A lot of the work that we’ve done at the ODI over the last few years has involved helping organisations to recognise their data assets.
Many organisations will have their IT equipment and maybe even their desks and chairs asset tagged. They know who is using them, where they are, and have some kind of plan to make sure that they only invest in maintaining the assets they really need. But few will be treating data in the same way.
That’s a change that is only just beginning. Part of the shift is in understanding how those assets can be used to solve problems. Or help them, their partners and customers to make more informed decisions.
Often that means sharing or opening that data so that others can use it. Making sure that data is at the right point of the data spectrum helps to unlock its value.
A sticking point for many organisations is that they begin to question why they should share or open those data assets, and whether others should contribute to their maintenance. There are many commons questions around the value of sharing, respecting privacy, logistics, etc.

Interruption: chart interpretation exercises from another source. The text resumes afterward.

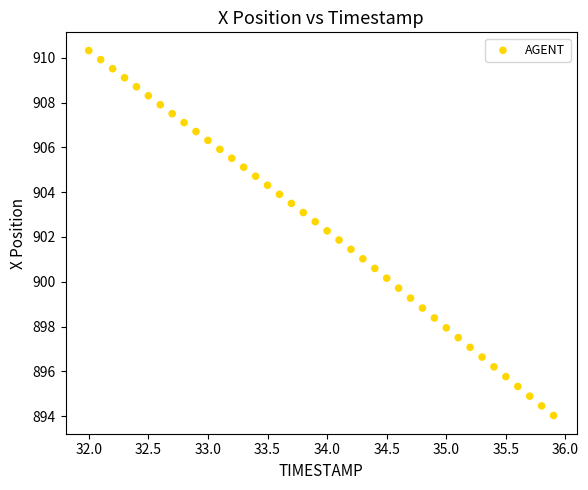

What is the range of Y values (max minus min)?

16.3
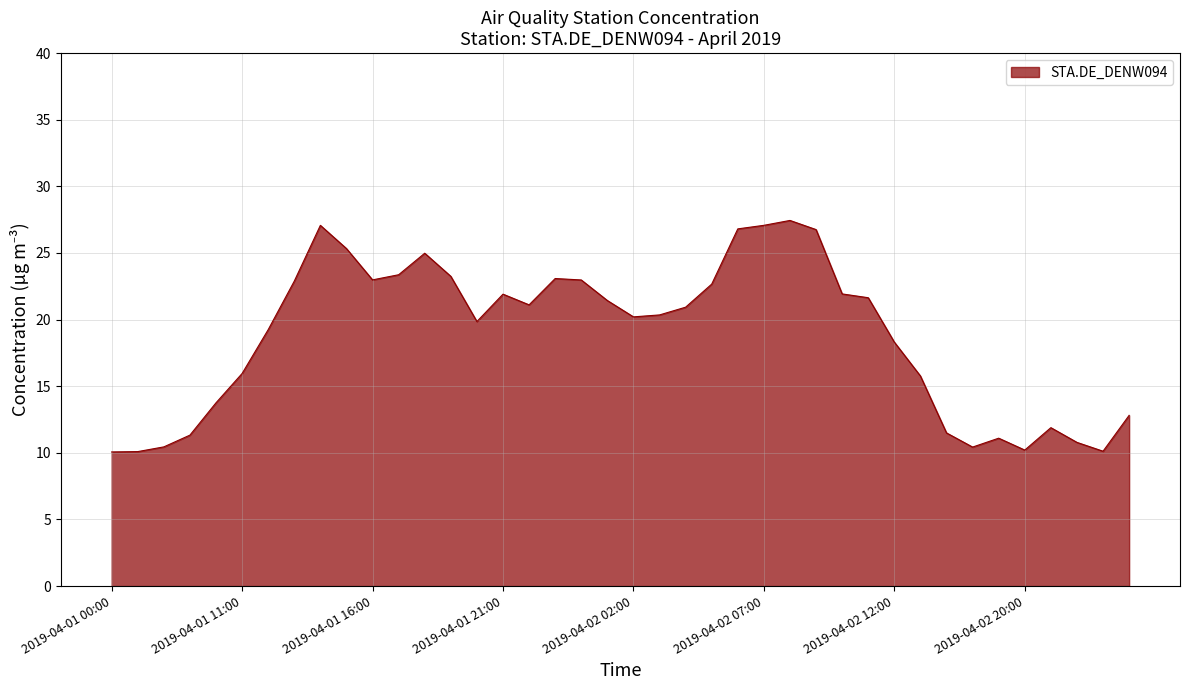

How many lines are shown in the chart?

1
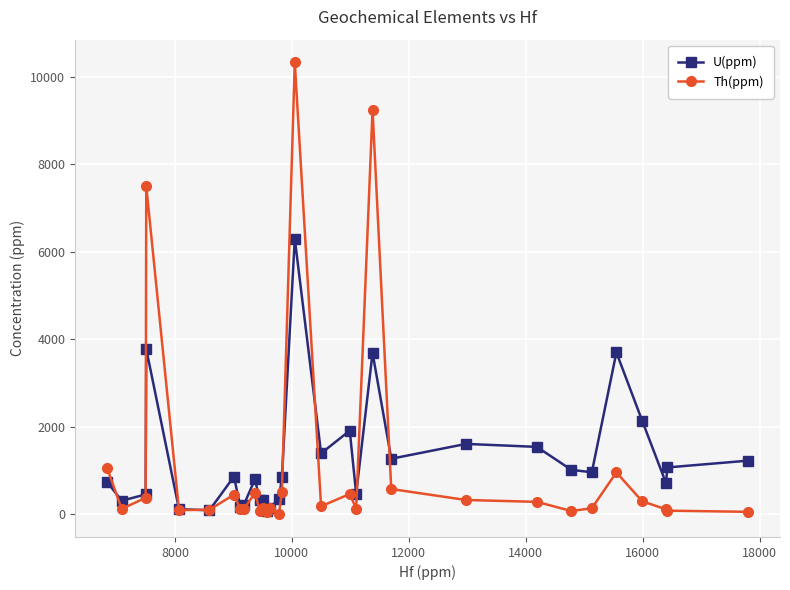

Count the number of data series in this chart.

2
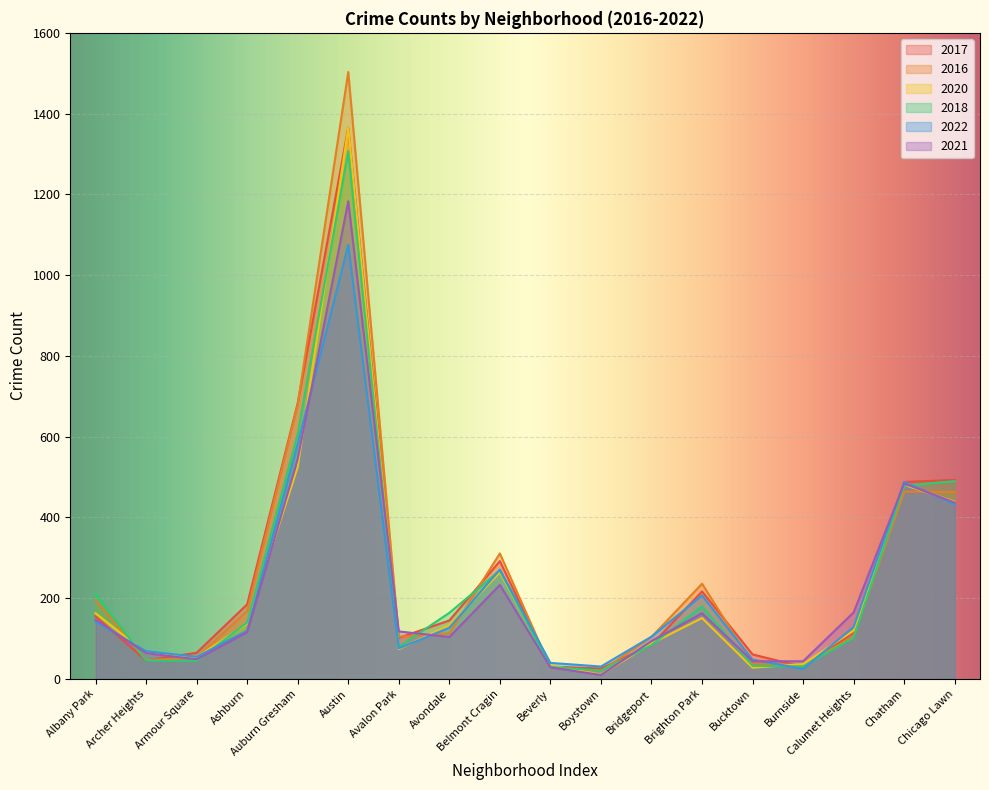

The 2021 series shows 233 at Belmont Cragin. True or false?

True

I think a useful framing for this type of discussion might be to distinguish between data assets and data products.
A data asset is what an organisation is managing internally. It may be shared with a limited audience.
A data product is what you share with or open to a wider audience. Its created from one or more data assets. A data product may not contain all of the same data as the data assets it’s based on. Personal data might need to be removed or anonymised for example. This means a data product might sit at a different point in the data spectrum. It can be more open. I’m using data product here to refer to specific types of datasets, not “applications that have been made using data”
An asset is something you manage and invest in. A product is intended to address some specific needs. It may need some support or documentation to make sure it’s useful. It may also need to evolve based on changing needs.
In some cases a data asset could also be a data product. The complete dataset might be published in its entirety. In my experience this is often rarely the case though. There’s usually additional information, e.g governance and version history, that might not be useful to reusers.
In others cases data assets are collaboratively maintained, often in the open. Wikidata and OpenStreetMap are global data assets that are maintained in this way. There are many organisations that are using those assets to create more tailored data products that help to meet specific needs. Over time I expect more data assets will be managed in collaborative ways.
Obviously not every open data release needs to be a fully supported “product”. To meet transparency goals we often just need to get data published as soon as possible, with a minimum of friction for both publishers and users.
But when we are using data as tool to create other types of impact, more work is sometimes needed. There are often a number of social, legal and technical issues to consider in making data accessible in a sustainable way.
By injecting some product thinking into how we share and open data it might be helpful in addressing the types of problems that can contribute to data releases not having the desired impact: Why are we opening this data? Who will use it? How can we help them be more effective? Does releasing the data provide ways in which the data asset might be more collaboratively maintained?
When governments are publishing data that should be part of a national data infrastructure, more value will be unlocked if more of the underlying data assets are available for anyone to access, use and share. Releasing a “data product” that is too closely targeted might limit its utility. So I also think this “data asset” vs “data product” distinction can help us to challenge the types data that are being released. Are we getting access to the most valuable data assets or useful subsets of them. Or are we just being given a data product that has much more limited applications, regardless of how well it is being published?